The amendment was shot down after representatives of the New Mexico Finance Authority said it seemed out of place. Lujan later confronted Smith, the chairman of the Senate Finance Committee, about his comment on the amendment, calling him a "racist S.O.B." in front of several members of the press. Lujan felt Smith had publicly impugned his integrity during the open-door conference committee session.
Several other legislators assigned to the conference committee later said the developments of the Saturday session might have been a glimpse of things to come if Richardson signs the open conference committee bill.
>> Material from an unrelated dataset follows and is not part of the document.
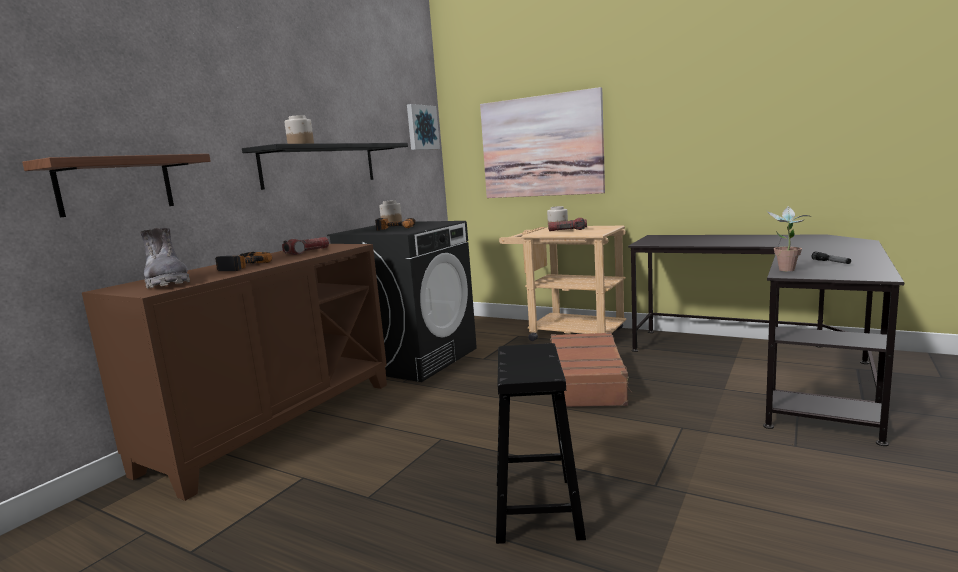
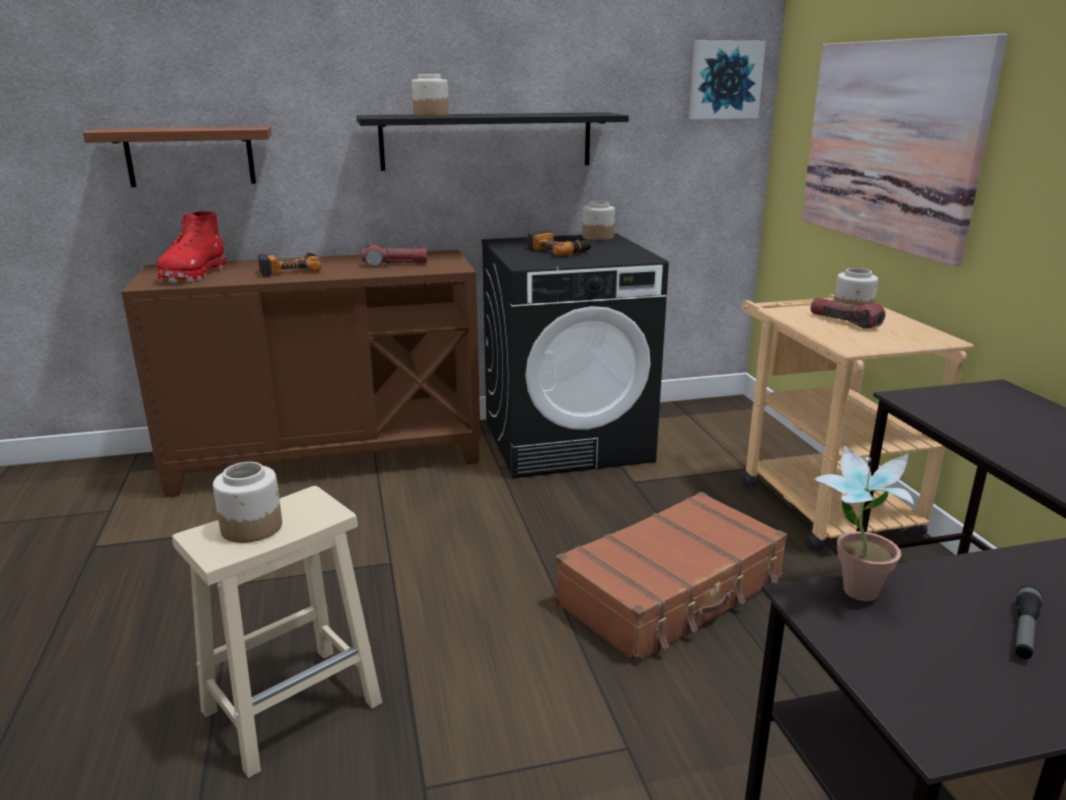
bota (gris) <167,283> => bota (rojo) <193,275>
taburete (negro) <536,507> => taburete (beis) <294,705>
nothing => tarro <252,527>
"I think it worked exactly the way it's supposed to work," said Sen. Gerald Ortiz y Pino, D-Albuquerque, of the conference committee. "If there's going to be policy formulated it should be in front of the community, instead of some deal being cut up behind closed doors."
Sen. Kent Cravens, R-Albuquerque, said the conference committee might have been more of an eye-opener for members of the public than lawmakers, who are used to blunt dealings during the session's final frantic days.
"If you're going to do things that give rise to questions, you need to be able to explain why," said Cravens, who voted against the conference committee bill. "(With open conference committees), it won't be quite as easy to pass one by not that that's what the speaker was trying to do."
Cravens said the tiff between Smith and Lujan didn't shed positive light on the Legislature, however, and said lawmakers might have to ratchet down their emotions in future conference committees should Richardson sign House Bill 393.
"We're just going to have to learn to adjust," Cravens said.
Richardson has until April 10 to decide whether to sign the bill, as well as hundreds of other pieces of legislation passed during the final days of the session.